§ **THE TASK**:
The lines to copy are those with "down" in them. Pull each one from the entries below.

§ **AVAILABLE DATA**:
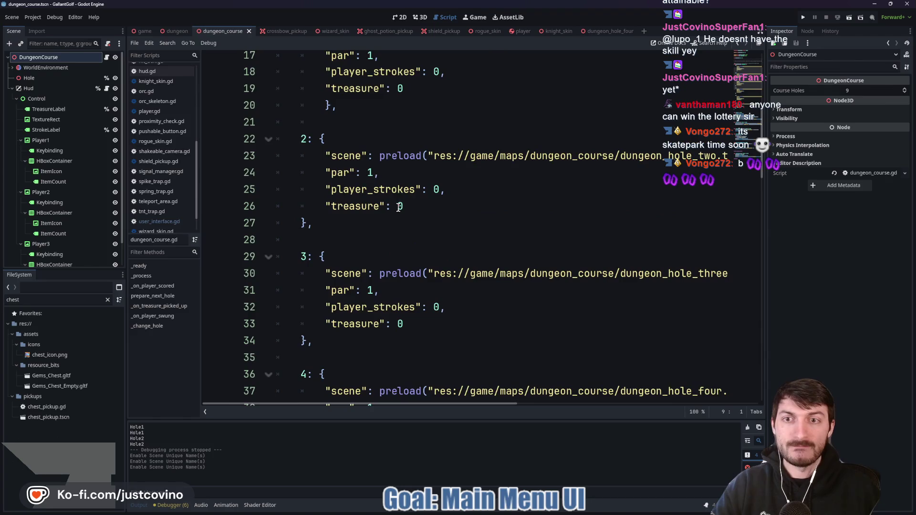
scroll(398, 209, "down", 3)
scroll(395, 203, "down", 2)
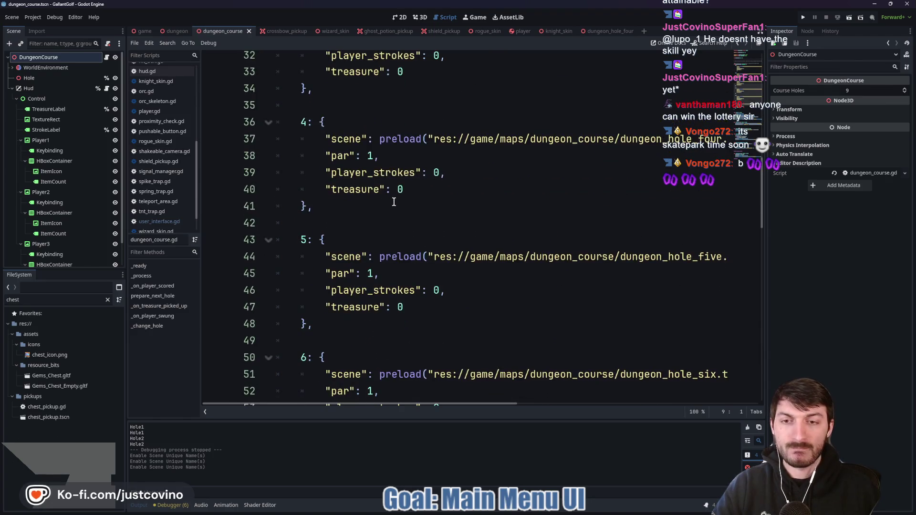
scroll(396, 203, "down", 1)
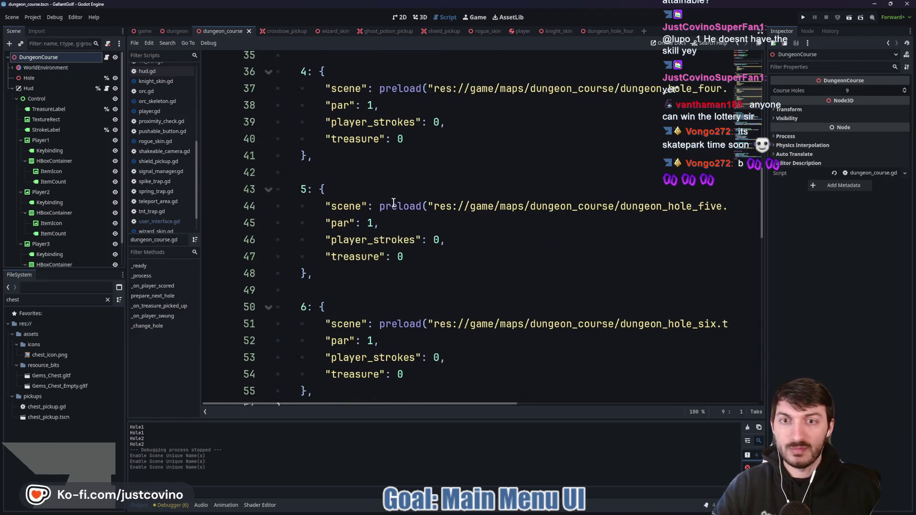
scroll(384, 174, "down", 2)
left_click(384, 174)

§ **YOUR RESPONSE**:
scroll(398, 209, "down", 3)
scroll(395, 203, "down", 2)
scroll(396, 203, "down", 1)
scroll(384, 174, "down", 2)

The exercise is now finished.